7 Concluding remarks

Using the most comprehensive set of NMS data publicly available, we have shown that market inefficiencies in the form of dislocations and realized opportunity cost were common in the Dow 30 in 2016 as measured by our observer in the NASDAQ data center in Carteret, NJ. We find that inefficiencies due to the physical fragmentation of the market are widespread, totaling over $160M USD in realized opportunity cost and 2,872,734 dislocations of magnitude > $0.01 and duration > 545μs. These figures correspond well with those reported in other bodies of work [23, 26]. Additionally, we found that the average trade that occurred during a dislocation moved approximately 5% more value than the average trade that occurred when the NBBO and DBBO were synchronized (see Table 1 row 10). In the fifth Need for Speed report [32], Mackintosh and Chen indicate that 29% of traded value executes within a small window around quote changes, closely aligning with rows 8 and 9 from Table 1. This may indicate that market participants could be more heavily impacted by the existence of dislocation segments than previous analyses suggest.

Beyond our empirical results, S2 Table contains estimates of some costs associated with the usage of direct feeds, highlighting the stark cost difference between SIP data and direct feed data.

Though our work is empirical, our results do have implications for theoretical results on nuances of financial market efficiency. The discovery of systematically-different prices as measured in geographically-distinct locations that can be routinely observed by agents with access to higher-speed information flows—and cannot be routinely observed by agents without this access—has a logical bearing on questions of distributional effects of asymmetric information and market design. This feature of fragmented market structure can be viewed as a modern-day example of the Grossman-Stiglitz paradox [14]. Trading agents who are able to act at higher speeds may be rewarded for their investment, effort, and risk-taking behavior by executing on trading opportunities that exist for very short time intervals. In fact, without competition among traders to reduce processing time and infrastructure providers to implement faster communications protocols and networking equipment, dislocations and associated inefficiencies would likely be more prevalent. Opportunity cost realized by market participants (in the form of ROC as detailed above) is ultimately attributable to the physically- and topologically-fragmented nature of the NMS. Despite this fact, we believe that the current market configuration offers many benefits over alternative configurations, such as the null model defined in Section 4. These results should not be considered as evidence for or against a specific market configuration since, as stated above, the observed phenomena may incentivize the participation of certain kinds of market actors.

• _SUPPLIED MATERIAL_
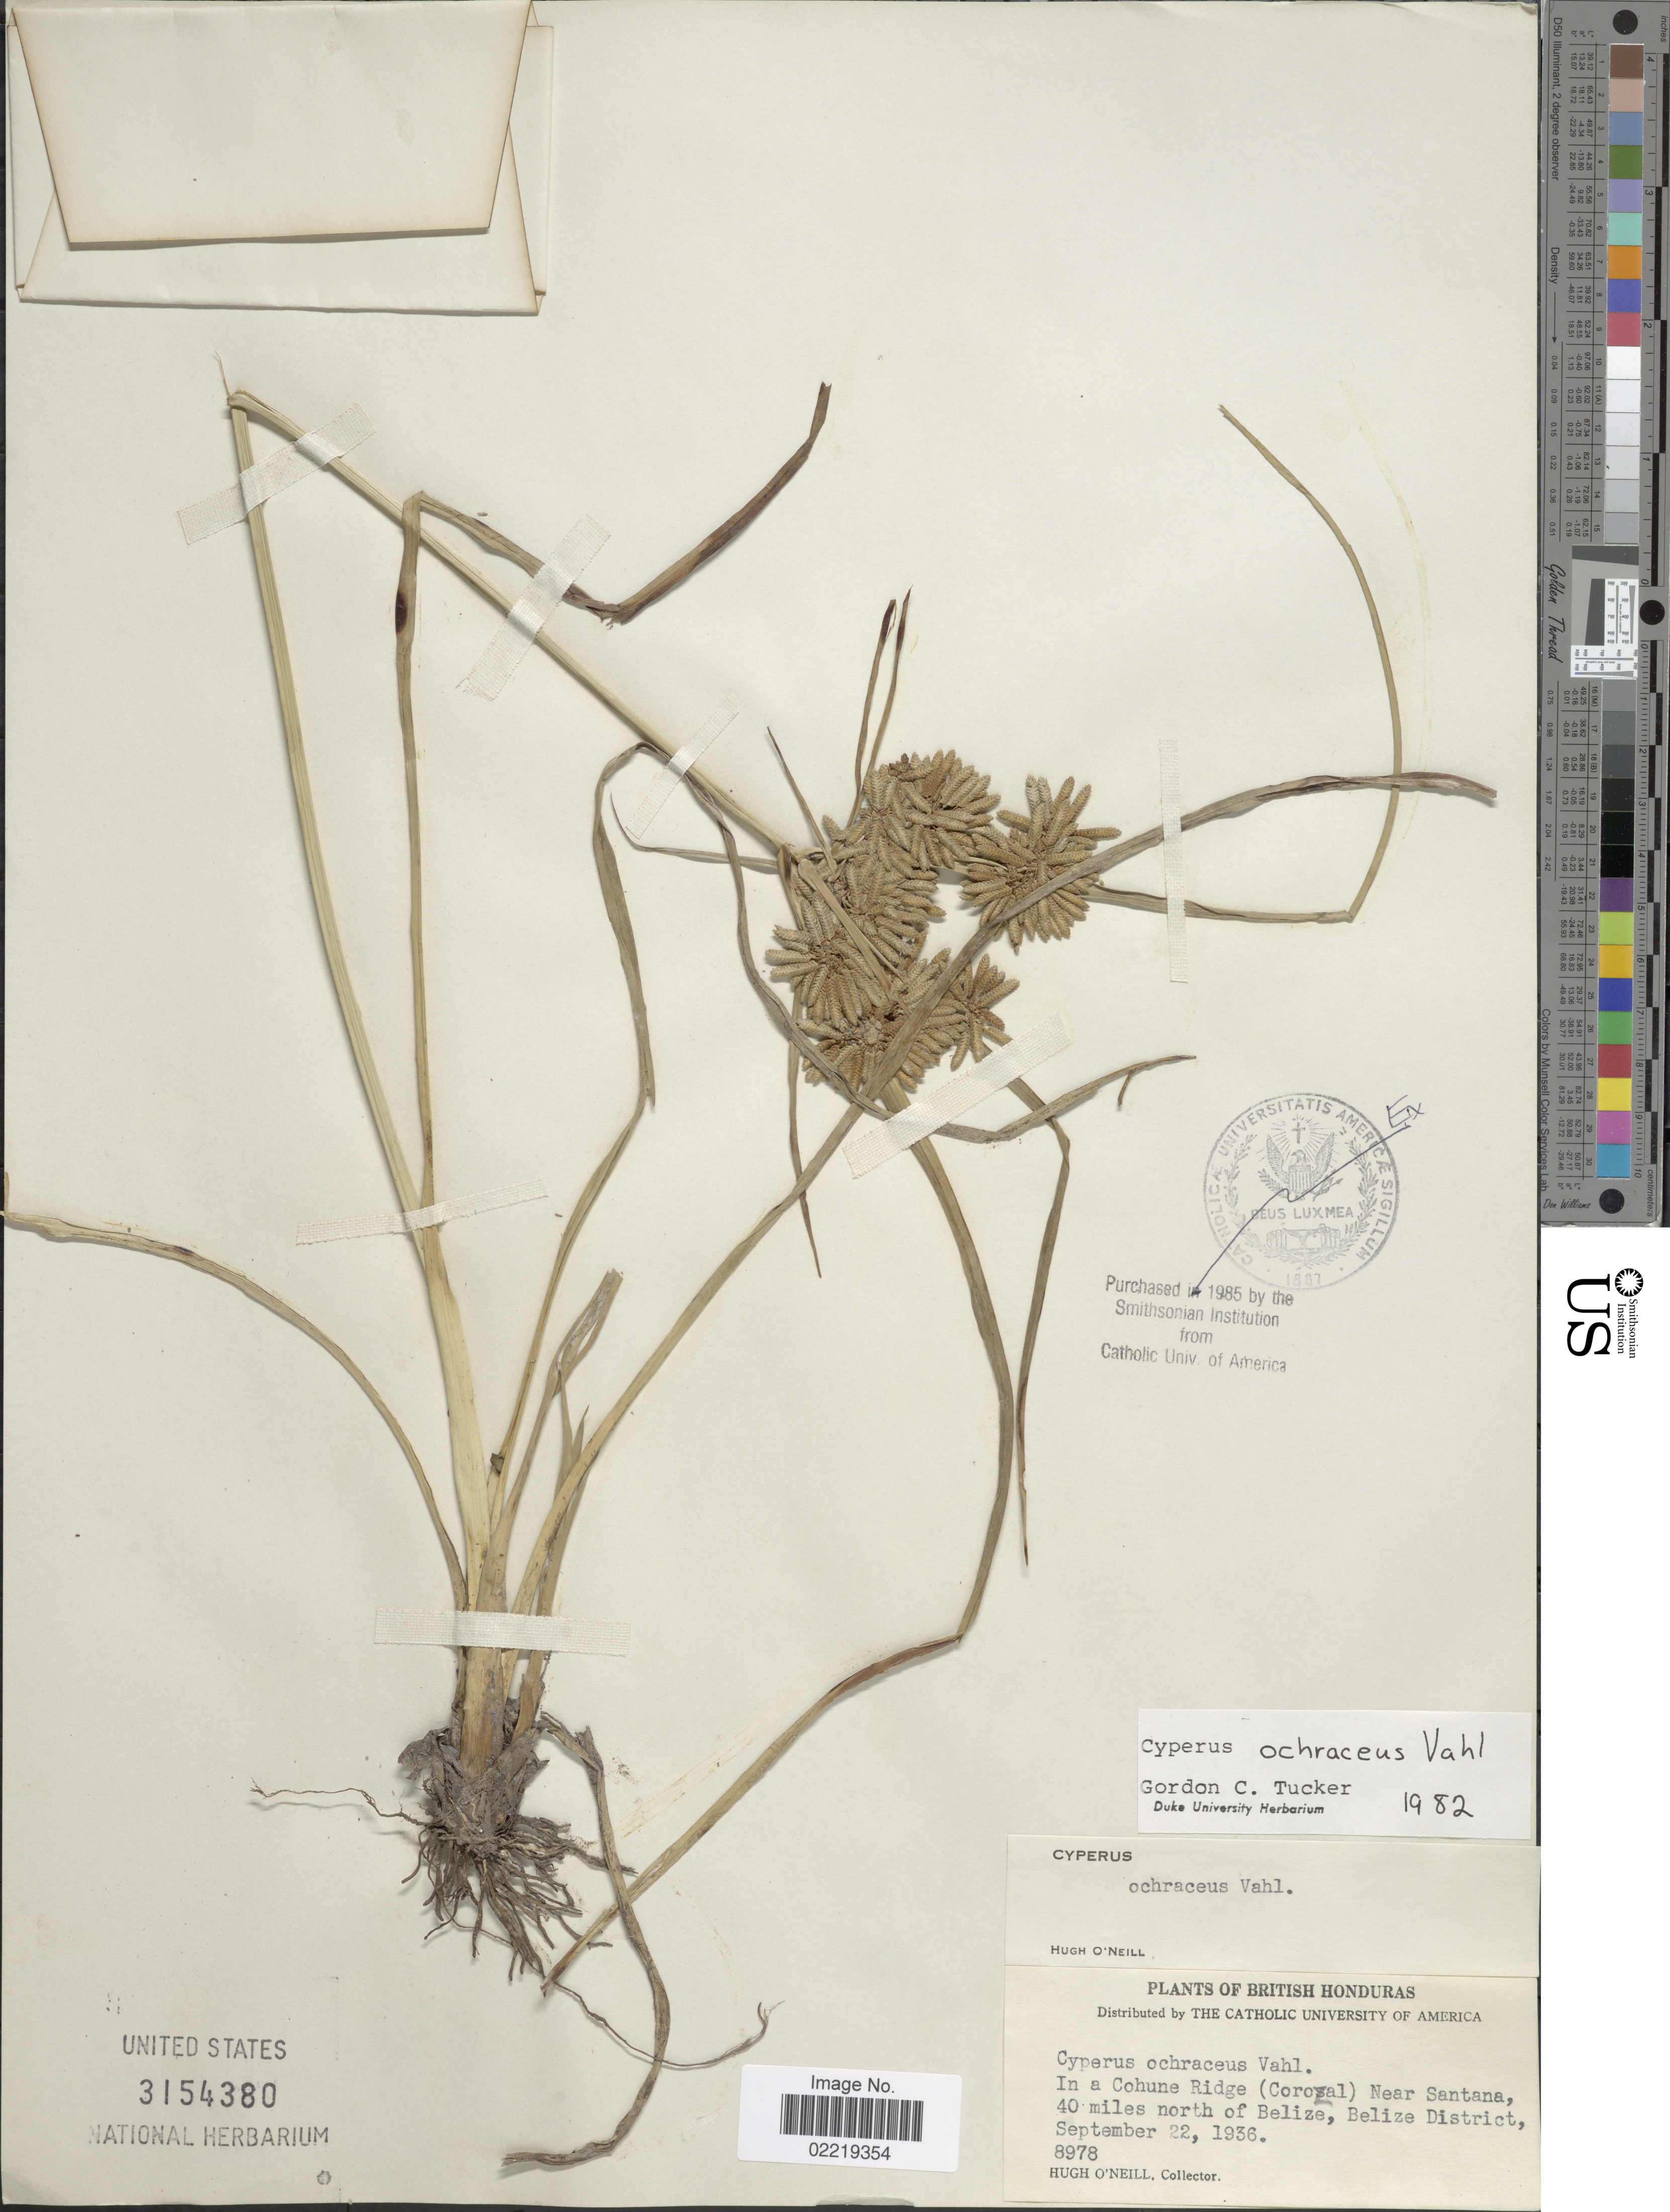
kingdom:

• _DIRECTION 1_
Could you reproduce the concluding remarks on market dislocations word for word, starting at "Beyond our empirical" and ending at "direct feed data."?
• _DIRECTION 2_
Can you extend the concluding remarks on market dislocations past the last sentence shown?
The material comes from a separate source.

• _REPLY 1_
Beyond our empirical results, S2 Table contains estimates of some costs associated with the usage of direct feeds, highlighting the stark cost difference between SIP data and direct feed data.

• _REPLY 2_
We focused our attention on the Dow 30 during calendar year 2016 in order to provide a strong, but tractable baseline. Future work should investigate longer time periods, larger groups of equities, and other exchange traded products such as Exchange Traded Funds (ETF). For example, an extension of the current work to larger groups of equities, such as the S&P 500 or the Russell 3000 would provide greater context for how fragmentation effects different portions of the equities market. While a time series analysis of dislocation segments and realized opportunity cost series over several years could provide useful information about how fragmentation effects have evolved due to changes in regulation, technology, and market participant behavior.

Supporting information

S1 Appendix. Market participants.

Describes several classes of market participants and how they interact.

https://doi.org/10.1371/journal.pone.0226968.s001

(PDF)

S2 Appendix. Glossary.

Provides formal definitions for many of the terms used in the study.

https://doi.org/10.1371/journal.pone.0226968.s002

(PDF)

S3 Appendix. Regulation National Market System.

A high level summary of some regulations that impact the implementation of the National Market System in the US.

https://doi.org/10.1371/journal.pone.0226968.s003

(PDF)

S4 Appendix. Dislocations and ROC.

Additional details on how we calculate Realized Opportunity Cost and Dislocations. Also provides some example calculations and discussion regarding the connections between ROC and Dislocations.

https://doi.org/10.1371/journal.pone.0226968.s004

(PDF)

S1 Table. Summary ROC statistics for Dow 30 Stocks.

Aggregated by day and trading symbol.

https://doi.org/10.1371/journal.pone.0226968.s005

(PDF)

S2 Table. Direct feed and historical data pricing.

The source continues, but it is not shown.